In a recent study, he used a straightforward metric—the timing of federal judges’ retirements, which determines which president will choose their replacement —to reveal what appears to be “a calculated, deliberate political motivation in judicial decision-making,” he said.

“What legal scholarship like ours makes clear is that it would be a delusional mistake to take evidence of bias as a simplistic condemnation of individual judges for failing to be superhuman legal machines free of bias and self-interest,” Reinhart said.“Findings like ours should instead provoke much more difficult debates that focus on systems, such as the institution of the Supreme Court itself and the procedures for judicial nominations in general.”

Reinhart is available to speak to media. Contact Kristin Samuelson at ksamuelson@northwestern.edu to arrange an interview. 

Using data from 1802-2019, Reinhart and his collaborator’s recent study examined whether federal judges’ retirements –– both from the Supreme Court and also the U.S. circuit courts ––corresponded with electoral cycles. 

In prior research, other scholars have analyzed whether judges retired the year before or after an election and concluded that judges’ retirement decisions are not influenced by politics.
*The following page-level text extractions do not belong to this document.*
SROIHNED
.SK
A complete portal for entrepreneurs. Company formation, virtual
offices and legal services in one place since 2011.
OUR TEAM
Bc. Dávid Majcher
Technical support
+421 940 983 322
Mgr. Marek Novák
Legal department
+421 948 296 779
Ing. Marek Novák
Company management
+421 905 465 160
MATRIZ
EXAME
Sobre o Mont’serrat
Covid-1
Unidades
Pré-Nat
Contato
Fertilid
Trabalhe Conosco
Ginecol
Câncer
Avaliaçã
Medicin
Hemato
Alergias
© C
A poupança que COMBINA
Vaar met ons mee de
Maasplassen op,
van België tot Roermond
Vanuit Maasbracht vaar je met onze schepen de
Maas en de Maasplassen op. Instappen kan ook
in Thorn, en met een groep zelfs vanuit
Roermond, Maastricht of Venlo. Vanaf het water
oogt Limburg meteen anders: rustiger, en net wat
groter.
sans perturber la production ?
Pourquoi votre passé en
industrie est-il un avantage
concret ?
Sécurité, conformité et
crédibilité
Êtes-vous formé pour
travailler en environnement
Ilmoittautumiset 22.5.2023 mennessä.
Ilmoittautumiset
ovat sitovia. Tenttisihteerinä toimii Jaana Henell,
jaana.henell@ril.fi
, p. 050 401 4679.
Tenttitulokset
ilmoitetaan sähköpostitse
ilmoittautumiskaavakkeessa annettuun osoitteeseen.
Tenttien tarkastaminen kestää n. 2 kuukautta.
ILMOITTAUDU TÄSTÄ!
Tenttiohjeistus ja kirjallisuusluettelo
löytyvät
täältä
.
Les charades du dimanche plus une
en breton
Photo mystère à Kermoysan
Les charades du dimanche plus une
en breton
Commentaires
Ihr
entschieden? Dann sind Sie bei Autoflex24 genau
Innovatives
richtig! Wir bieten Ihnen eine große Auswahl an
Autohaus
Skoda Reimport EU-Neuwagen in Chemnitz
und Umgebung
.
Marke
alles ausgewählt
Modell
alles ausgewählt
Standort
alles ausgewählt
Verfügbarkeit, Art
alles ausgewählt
What makes this study novel and leads to very different conclusions, however, is that it also examined whether the judges retired in the first quarter before or after an election.

The study found:

  • Between 1802-1975, relative to the regular distribution of departures from the bench over time, an additional six percent of all judicial exits corresponded with electoral cycles and appear to have been politically motivated. But since 1975, it’s been a different story.
  • There has been a significant increase in politically motivated retirements since the 1970s following Roe v. Wade and the rising influence of right-wing Evangelical politics. This has since continued to intensify: 40 of 273 — or 14.7 percent — of federal judicial retirements between 1976-2019 appear to have been deliberately timed to match the political affiliation of the retiring judge with that of the president responsible for nominating their replacement.
  • Judges appointed by presidents of both parties engage in this behavior, but Republican-affiliated judges are more likely to deliberately time their retirements according to electoral cycles.
  • This has affected thousands of court decisions and millions of Americans, as data show that judges appointed by Republican versus Democrat presidents systematically differ in how they decide cases on gender rights, sentencing lengths and several additional key matters in American law with consequences for racial and gender disparities.